TASK GOAL:
Without omitting anything, copy every entry word for word.
━━━━━ MATERIAL SUPPLIED ━━━━━
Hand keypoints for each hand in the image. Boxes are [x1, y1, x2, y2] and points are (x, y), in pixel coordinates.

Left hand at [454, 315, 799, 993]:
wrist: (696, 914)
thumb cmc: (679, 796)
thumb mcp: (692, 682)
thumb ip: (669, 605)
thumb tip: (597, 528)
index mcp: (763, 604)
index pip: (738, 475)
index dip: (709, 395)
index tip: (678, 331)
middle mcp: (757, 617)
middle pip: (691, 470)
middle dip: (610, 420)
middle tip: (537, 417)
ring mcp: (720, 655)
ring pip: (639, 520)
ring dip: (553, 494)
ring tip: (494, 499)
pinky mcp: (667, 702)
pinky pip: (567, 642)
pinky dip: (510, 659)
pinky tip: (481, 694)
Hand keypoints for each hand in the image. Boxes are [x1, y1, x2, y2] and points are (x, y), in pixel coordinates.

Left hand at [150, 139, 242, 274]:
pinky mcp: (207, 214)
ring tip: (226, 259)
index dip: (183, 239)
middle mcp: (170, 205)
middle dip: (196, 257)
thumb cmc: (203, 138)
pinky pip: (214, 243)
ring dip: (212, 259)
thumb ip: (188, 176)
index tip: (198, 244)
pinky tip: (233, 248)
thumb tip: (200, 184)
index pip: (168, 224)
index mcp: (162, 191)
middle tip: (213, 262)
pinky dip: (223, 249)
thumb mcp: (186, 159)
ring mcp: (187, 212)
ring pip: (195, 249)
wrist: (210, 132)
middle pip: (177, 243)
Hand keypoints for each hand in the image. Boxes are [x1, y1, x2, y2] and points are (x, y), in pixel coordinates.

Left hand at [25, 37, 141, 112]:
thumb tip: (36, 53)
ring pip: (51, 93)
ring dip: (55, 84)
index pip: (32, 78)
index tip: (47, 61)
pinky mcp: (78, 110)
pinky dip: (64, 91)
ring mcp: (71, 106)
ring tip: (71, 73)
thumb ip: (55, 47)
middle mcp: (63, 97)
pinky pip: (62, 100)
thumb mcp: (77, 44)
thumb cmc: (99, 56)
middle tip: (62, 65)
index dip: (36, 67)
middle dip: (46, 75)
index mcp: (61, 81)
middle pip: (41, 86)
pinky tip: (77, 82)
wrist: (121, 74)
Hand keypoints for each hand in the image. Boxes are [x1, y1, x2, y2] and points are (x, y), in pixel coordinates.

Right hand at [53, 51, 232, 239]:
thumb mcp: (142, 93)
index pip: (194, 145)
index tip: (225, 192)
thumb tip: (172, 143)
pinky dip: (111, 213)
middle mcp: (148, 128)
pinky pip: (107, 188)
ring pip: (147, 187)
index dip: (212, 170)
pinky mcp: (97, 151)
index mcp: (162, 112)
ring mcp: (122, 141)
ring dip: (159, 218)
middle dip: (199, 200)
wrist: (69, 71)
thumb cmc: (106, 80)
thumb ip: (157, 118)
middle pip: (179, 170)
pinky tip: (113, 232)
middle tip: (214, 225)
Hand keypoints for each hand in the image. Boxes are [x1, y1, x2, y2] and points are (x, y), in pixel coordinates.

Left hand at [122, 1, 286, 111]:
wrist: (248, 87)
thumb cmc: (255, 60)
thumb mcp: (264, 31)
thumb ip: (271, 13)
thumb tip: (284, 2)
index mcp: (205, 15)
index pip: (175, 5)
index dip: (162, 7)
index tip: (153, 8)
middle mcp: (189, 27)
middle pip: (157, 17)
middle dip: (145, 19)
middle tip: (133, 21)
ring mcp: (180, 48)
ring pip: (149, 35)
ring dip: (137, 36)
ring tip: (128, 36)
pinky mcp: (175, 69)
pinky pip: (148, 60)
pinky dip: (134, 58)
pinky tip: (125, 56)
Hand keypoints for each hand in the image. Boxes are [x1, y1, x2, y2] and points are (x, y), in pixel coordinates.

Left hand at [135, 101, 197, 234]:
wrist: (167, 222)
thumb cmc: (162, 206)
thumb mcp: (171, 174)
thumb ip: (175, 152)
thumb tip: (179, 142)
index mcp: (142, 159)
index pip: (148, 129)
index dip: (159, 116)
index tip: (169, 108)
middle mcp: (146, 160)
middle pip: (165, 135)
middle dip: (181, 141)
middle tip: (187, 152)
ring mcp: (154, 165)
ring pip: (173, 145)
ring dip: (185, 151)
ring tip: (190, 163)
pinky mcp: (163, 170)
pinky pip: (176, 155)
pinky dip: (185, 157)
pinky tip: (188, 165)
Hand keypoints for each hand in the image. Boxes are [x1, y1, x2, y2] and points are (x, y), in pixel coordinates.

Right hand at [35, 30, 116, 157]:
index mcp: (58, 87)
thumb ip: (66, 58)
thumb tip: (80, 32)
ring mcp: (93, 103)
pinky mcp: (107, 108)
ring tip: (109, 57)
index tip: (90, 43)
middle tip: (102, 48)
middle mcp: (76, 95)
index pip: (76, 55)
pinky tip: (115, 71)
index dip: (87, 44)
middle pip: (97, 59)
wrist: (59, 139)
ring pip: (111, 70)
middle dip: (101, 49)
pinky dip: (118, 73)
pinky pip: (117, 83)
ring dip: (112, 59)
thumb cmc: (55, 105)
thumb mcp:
━━━━━
RESPONSE BOX:
Hand keypoints for each hand in the image. Boxes are [x1, y1, x2, y2] and points are (x, y), in pixel coordinates.

Left hand at [454, 315, 799, 993]:
wrist: (696, 914)
thumb cmc: (679, 796)
thumb mcp: (692, 682)
thumb ip: (669, 605)
thumb tip: (597, 528)
index mcp: (763, 604)
index pip: (738, 475)
index dip: (709, 395)
index tip: (678, 331)
middle mcp: (757, 617)
middle pip: (691, 470)
middle dip: (610, 420)
middle tip: (537, 417)
ring mcp: (720, 655)
ring pip: (639, 520)
ring dip: (553, 494)
ring tip: (494, 499)
pinky mcp: (667, 702)
pinky pip: (567, 642)
pinky dip: (510, 659)
pinky tip: (481, 694)
Hand keypoints for each hand in the image. Boxes are [x1, y1, x2, y2] and points are (x, y), in pixel coordinates.

Left hand at [150, 139, 242, 274]:
pinky mcp: (207, 214)
ring tip: (226, 259)
index dip: (183, 239)
middle mcp: (170, 205)
middle dip: (196, 257)
thumb cmc: (203, 138)
pinky pip: (214, 243)
ring dip: (212, 259)
thumb ip: (188, 176)
index tip: (198, 244)
pinky tip: (233, 248)
thumb tip: (200, 184)
index pip: (168, 224)
index mcp: (162, 191)
middle tip: (213, 262)
pinky dip: (223, 249)
thumb mcp: (186, 159)
ring mcp: (187, 212)
ring pip: (195, 249)
wrist: (210, 132)
middle pip: (177, 243)
Hand keypoints for each hand in the image. Boxes are [x1, y1, x2, y2] and points are (x, y), in pixel coordinates.

Left hand at [25, 37, 141, 112]:
thumb tip: (36, 53)
ring pip: (51, 93)
ring dip: (55, 84)
index pip: (32, 78)
index tip: (47, 61)
pinky mcp: (78, 110)
pinky dip: (64, 91)
ring mcp: (71, 106)
ring tip: (71, 73)
thumb ip: (55, 47)
middle mcp: (63, 97)
pinky pip: (62, 100)
thumb mcp: (77, 44)
thumb cmc: (99, 56)
middle tip: (62, 65)
index dip: (36, 67)
middle dip: (46, 75)
index mcp: (61, 81)
middle pip: (41, 86)
pinky tip: (77, 82)
wrist: (121, 74)
Hand keypoints for each hand in the image. Boxes are [x1, y1, x2, y2] and points are (x, y), in pixel coordinates.

Right hand at [53, 51, 232, 239]:
thumb mcp: (142, 93)
index pip: (194, 145)
index tip: (225, 192)
thumb tip: (172, 143)
pinky dip: (111, 213)
middle mcp: (148, 128)
pinky pip: (107, 188)
ring pip: (147, 187)
index dip: (212, 170)
pinky mcp: (97, 151)
index mcp: (162, 112)
ring mcp: (122, 141)
ring dip: (159, 218)
middle dip: (199, 200)
wrist: (69, 71)
thumb cmc: (106, 80)
thumb ip: (157, 118)
middle pip: (179, 170)
pinky tip: (113, 232)
middle tip: (214, 225)
Hand keypoints for each hand in the image. Boxes are [x1, y1, x2, y2] and points are (x, y), in pixel coordinates.

Left hand at [122, 1, 286, 111]:
wrist: (248, 87)
thumb cmc: (255, 60)
thumb mcp: (264, 31)
thumb ip: (271, 13)
thumb tip: (284, 2)
index mcp: (205, 15)
index pip: (175, 5)
index dip: (162, 7)
index tip: (153, 8)
middle mcp: (189, 27)
middle pip: (157, 17)
middle dip: (145, 19)
middle tip: (133, 21)
ring mcp: (180, 48)
ring pip: (149, 35)
ring dip: (137, 36)
ring tip: (128, 36)
pinky mcp: (175, 69)
pinky pip: (148, 60)
pinky dip: (134, 58)
pinky tip: (125, 56)
Hand keypoints for each hand in the image. Boxes are [x1, y1, x2, y2] and points are (x, y), in pixel coordinates.

Left hand at [135, 101, 197, 234]:
wrist: (167, 222)
thumb cmc: (162, 206)
thumb mcp: (171, 174)
thumb ip: (175, 152)
thumb tip: (179, 142)
index mcp: (142, 159)
index pip: (148, 129)
index dip: (159, 116)
index tip: (169, 108)
middle mcp: (146, 160)
middle pip: (165, 135)
middle dip: (181, 141)
middle tip: (187, 152)
ring mcp: (154, 165)
ring pip: (173, 145)
ring dip: (185, 151)
ring tip: (190, 163)
pinky mcp: (163, 170)
pinky pip: (176, 155)
pinky dip: (185, 157)
pinky tip: (188, 165)
Hand keypoints for each hand in the image. Boxes are [x1, y1, x2, y2] and points are (x, y), in pixel coordinates.

Right hand at [35, 30, 116, 157]:
index mcp: (58, 87)
thumb ip: (66, 58)
thumb tip: (80, 32)
ring mcp: (93, 103)
pinky mcp: (107, 108)
ring tip: (109, 57)
index tip: (90, 43)
middle tip: (102, 48)
middle mcp: (76, 95)
index pip: (76, 55)
pinky tip: (115, 71)
index dip: (87, 44)
middle pip: (97, 59)
wrist: (59, 139)
ring pip: (111, 70)
middle dip: (101, 49)
pinky dip: (118, 73)
pinky pip: (117, 83)
ring dip: (112, 59)
thumb cmc: (55, 105)
thumb mcp:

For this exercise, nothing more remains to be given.